_To-do item_
Look through the material below for "pixels". Copy every line that contains it.

*** Task inputs Section Begins ***

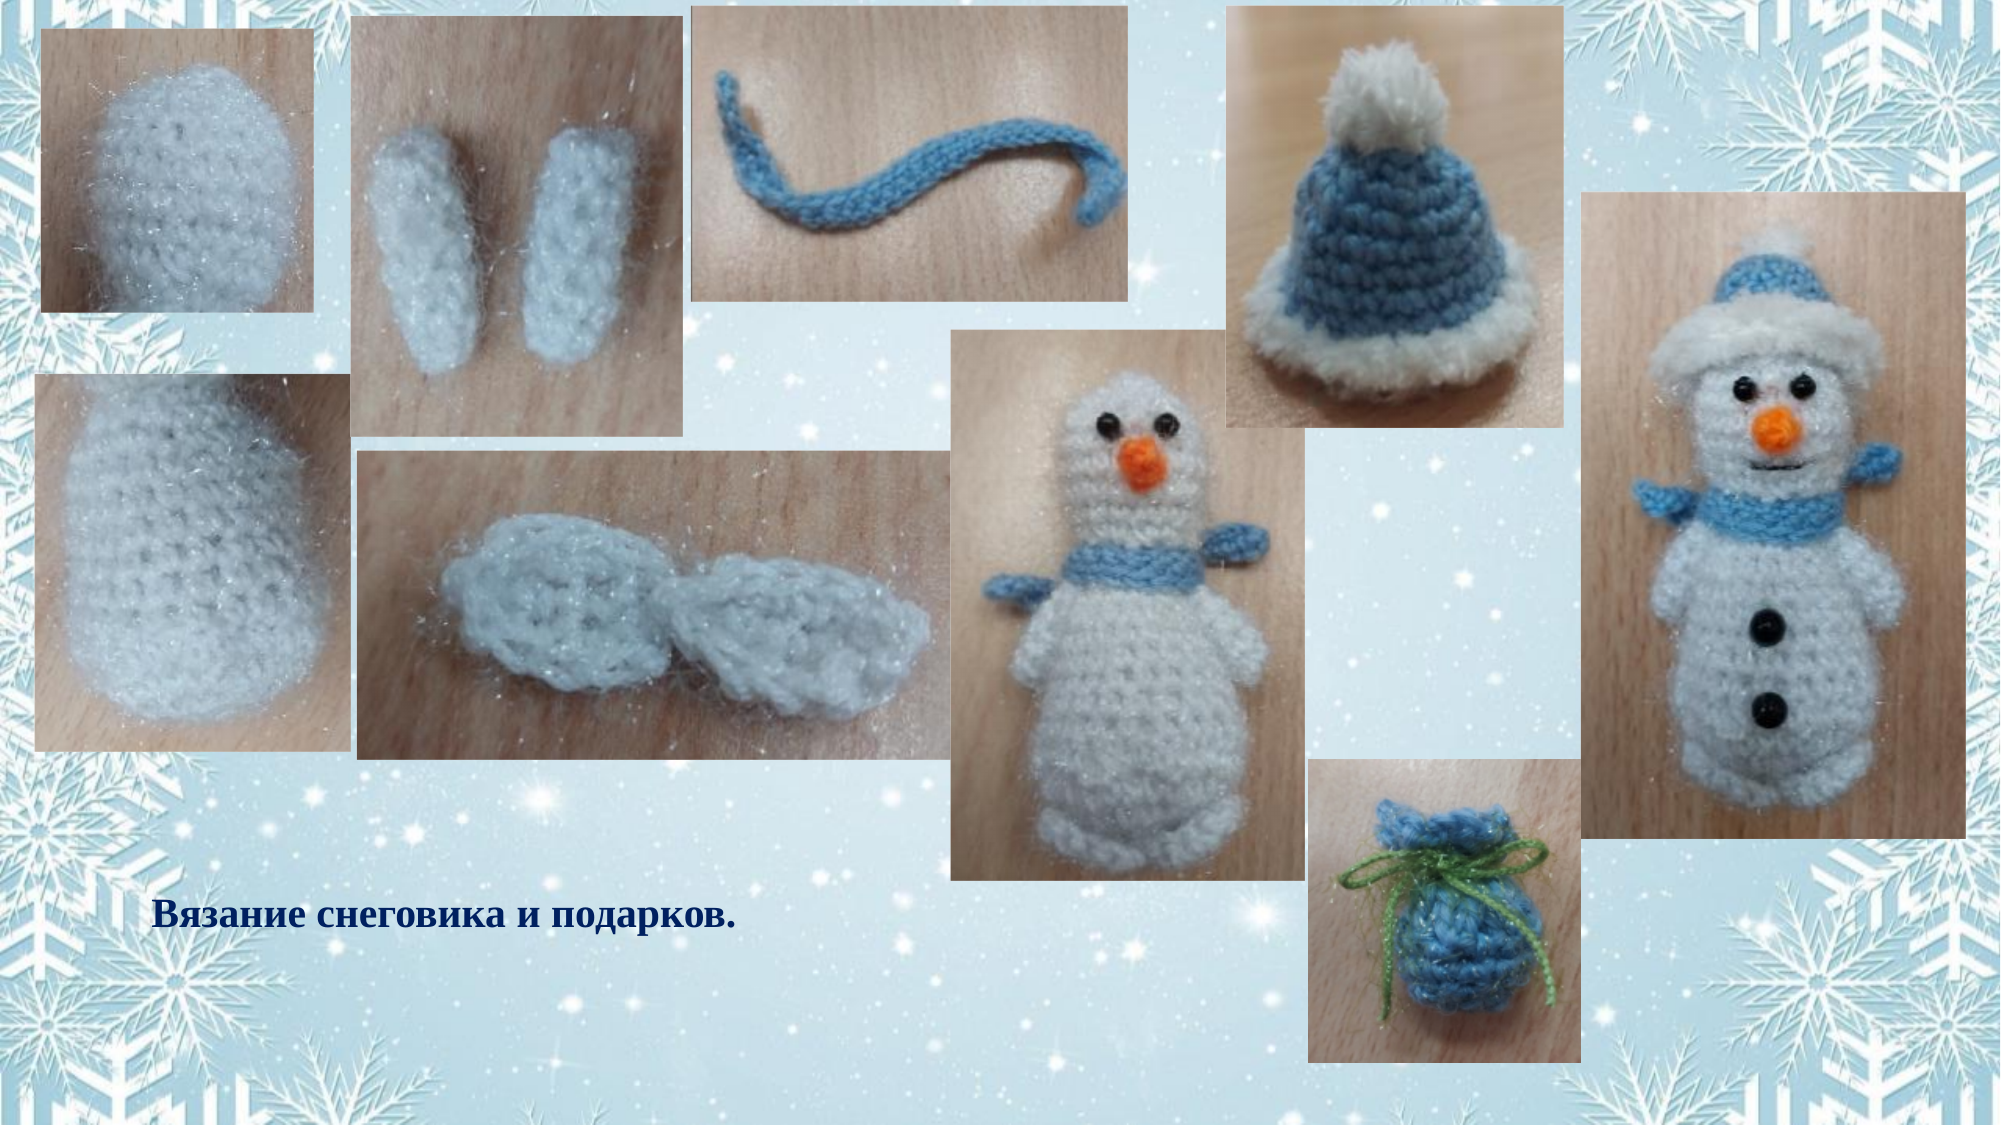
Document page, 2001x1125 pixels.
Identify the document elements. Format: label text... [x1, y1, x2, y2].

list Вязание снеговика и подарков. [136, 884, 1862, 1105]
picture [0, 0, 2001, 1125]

*** Task inputs Section Ends ***
*** Task inputs Section Begins ***

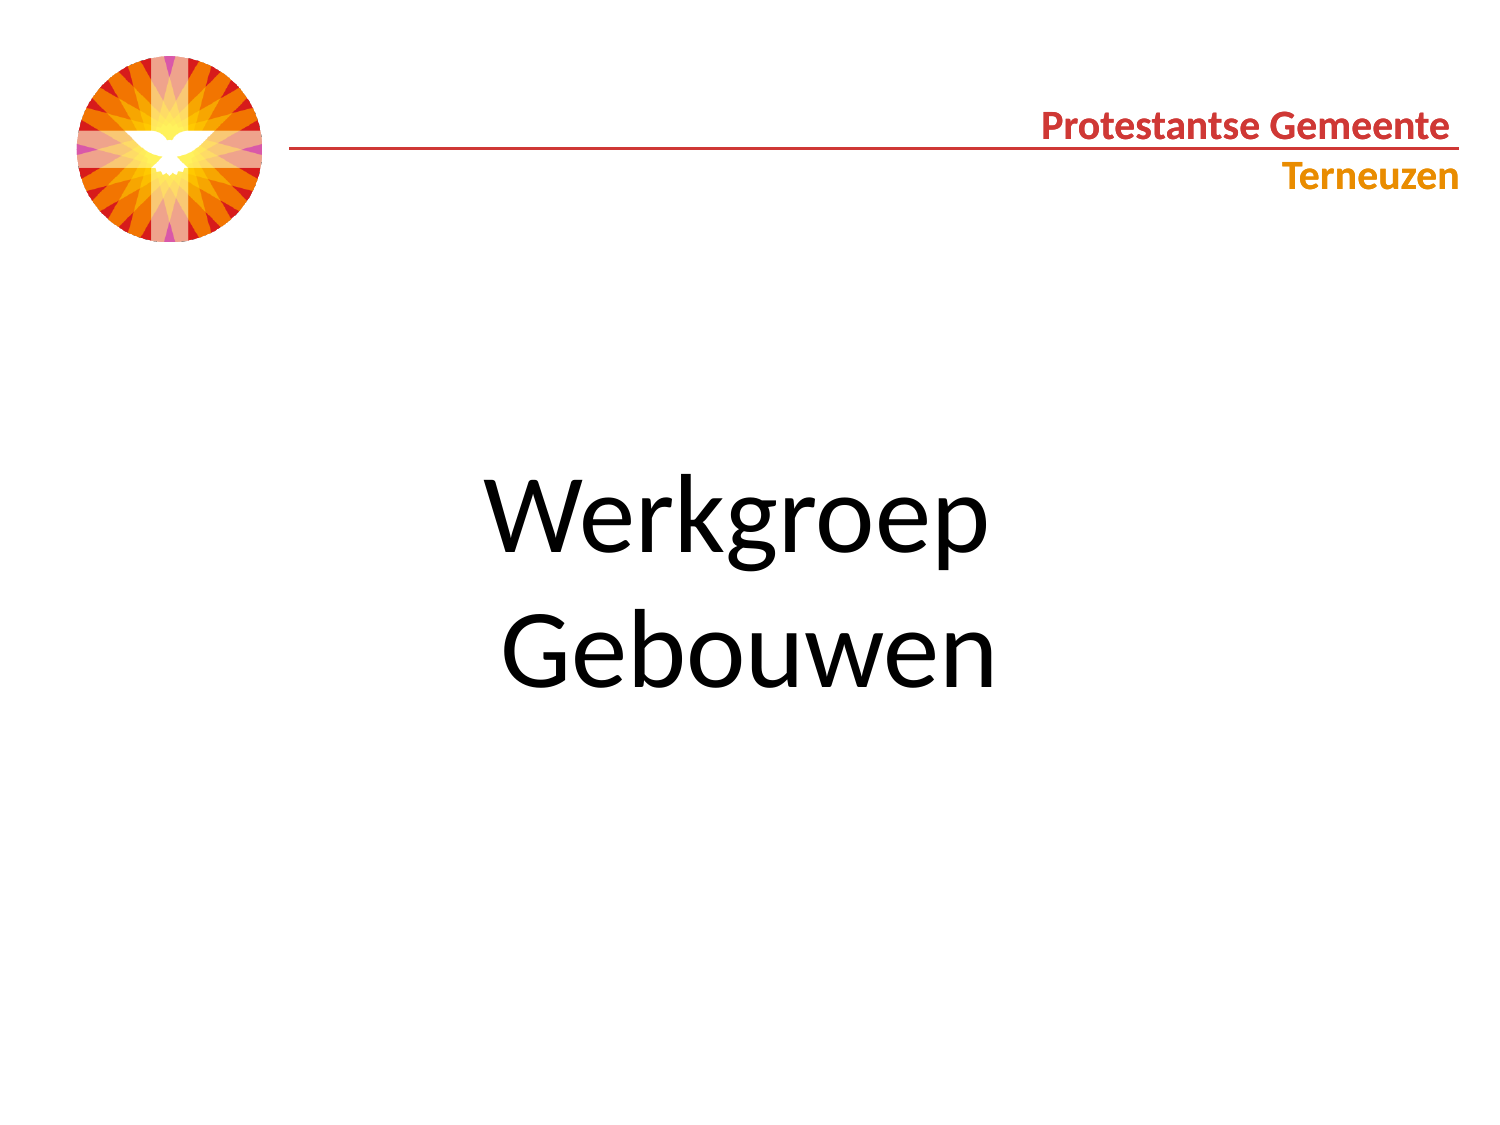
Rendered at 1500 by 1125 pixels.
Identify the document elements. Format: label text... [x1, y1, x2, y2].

*** Task inputs Section Ends ***
*** Task inputs Section Begins ***

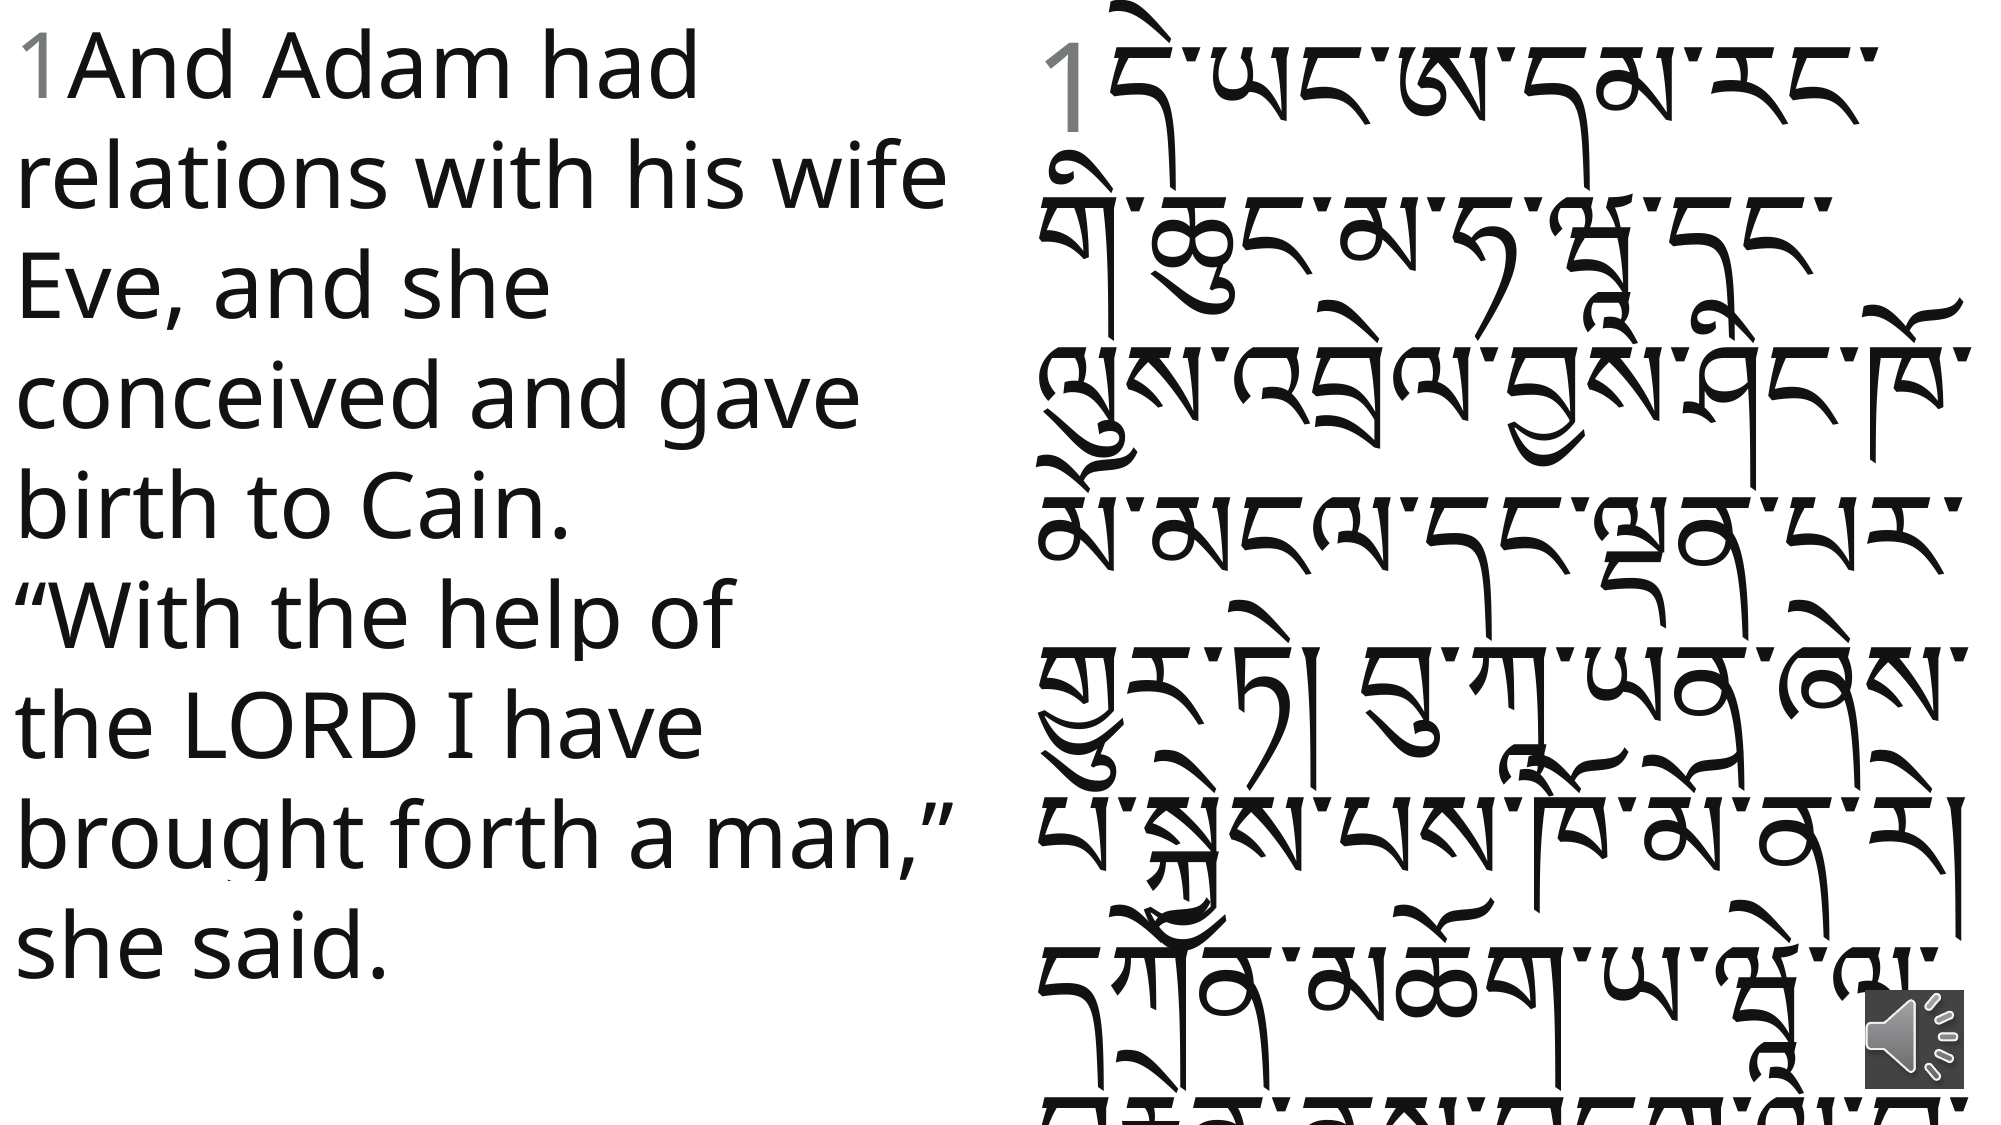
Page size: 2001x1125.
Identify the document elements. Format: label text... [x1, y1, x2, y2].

*** Task inputs Section Ends ***

_Answer area_
Document page, 2001x1125 pixels.
Rendered at 1500 by 1125 pixels.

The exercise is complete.